In the listing below, substitute "acousticguitarnylon" for every occurrence of "acousticguitarsteel" and reproduce all lines with no other changes.

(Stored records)
════
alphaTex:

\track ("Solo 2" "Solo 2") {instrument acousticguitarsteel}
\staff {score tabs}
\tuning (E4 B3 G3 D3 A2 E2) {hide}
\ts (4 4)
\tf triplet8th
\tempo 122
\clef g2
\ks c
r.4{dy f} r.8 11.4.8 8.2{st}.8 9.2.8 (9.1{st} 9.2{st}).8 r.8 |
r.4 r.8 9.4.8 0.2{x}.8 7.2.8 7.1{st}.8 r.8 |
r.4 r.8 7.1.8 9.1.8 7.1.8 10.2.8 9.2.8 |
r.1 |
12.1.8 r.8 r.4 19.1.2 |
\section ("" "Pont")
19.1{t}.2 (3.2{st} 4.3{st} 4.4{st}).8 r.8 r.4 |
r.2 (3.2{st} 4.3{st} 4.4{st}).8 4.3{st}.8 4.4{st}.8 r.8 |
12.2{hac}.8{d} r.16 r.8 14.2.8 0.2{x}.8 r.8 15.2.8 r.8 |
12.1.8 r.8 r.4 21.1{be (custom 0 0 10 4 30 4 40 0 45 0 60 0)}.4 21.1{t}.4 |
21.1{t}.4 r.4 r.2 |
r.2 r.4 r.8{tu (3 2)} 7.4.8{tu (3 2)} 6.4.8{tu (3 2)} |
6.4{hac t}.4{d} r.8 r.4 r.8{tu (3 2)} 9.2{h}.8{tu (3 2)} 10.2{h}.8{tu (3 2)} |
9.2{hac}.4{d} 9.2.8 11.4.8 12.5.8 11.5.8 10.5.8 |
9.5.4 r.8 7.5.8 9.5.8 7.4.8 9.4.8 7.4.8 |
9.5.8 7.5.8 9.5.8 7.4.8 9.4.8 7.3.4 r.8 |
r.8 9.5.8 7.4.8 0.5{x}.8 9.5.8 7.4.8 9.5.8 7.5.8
════
> **Exercise answer**:
alphaTex:

\track ("Solo 2" "Solo 2") {instrument acousticguitarnylon}
\staff {score tabs}
\tuning (E4 B3 G3 D3 A2 E2) {hide}
\ts (4 4)
\tf triplet8th
\tempo 122
\clef g2
\ks c
r.4{dy f} r.8 11.4.8 8.2{st}.8 9.2.8 (9.1{st} 9.2{st}).8 r.8 |
r.4 r.8 9.4.8 0.2{x}.8 7.2.8 7.1{st}.8 r.8 |
r.4 r.8 7.1.8 9.1.8 7.1.8 10.2.8 9.2.8 |
r.1 |
12.1.8 r.8 r.4 19.1.2 |
\section ("" "Pont")
19.1{t}.2 (3.2{st} 4.3{st} 4.4{st}).8 r.8 r.4 |
r.2 (3.2{st} 4.3{st} 4.4{st}).8 4.3{st}.8 4.4{st}.8 r.8 |
12.2{hac}.8{d} r.16 r.8 14.2.8 0.2{x}.8 r.8 15.2.8 r.8 |
12.1.8 r.8 r.4 21.1{be (custom 0 0 10 4 30 4 40 0 45 0 60 0)}.4 21.1{t}.4 |
21.1{t}.4 r.4 r.2 |
r.2 r.4 r.8{tu (3 2)} 7.4.8{tu (3 2)} 6.4.8{tu (3 2)} |
6.4{hac t}.4{d} r.8 r.4 r.8{tu (3 2)} 9.2{h}.8{tu (3 2)} 10.2{h}.8{tu (3 2)} |
9.2{hac}.4{d} 9.2.8 11.4.8 12.5.8 11.5.8 10.5.8 |
9.5.4 r.8 7.5.8 9.5.8 7.4.8 9.4.8 7.4.8 |
9.5.8 7.5.8 9.5.8 7.4.8 9.4.8 7.3.4 r.8 |
r.8 9.5.8 7.4.8 0.5{x}.8 9.5.8 7.4.8 9.5.8 7.5.8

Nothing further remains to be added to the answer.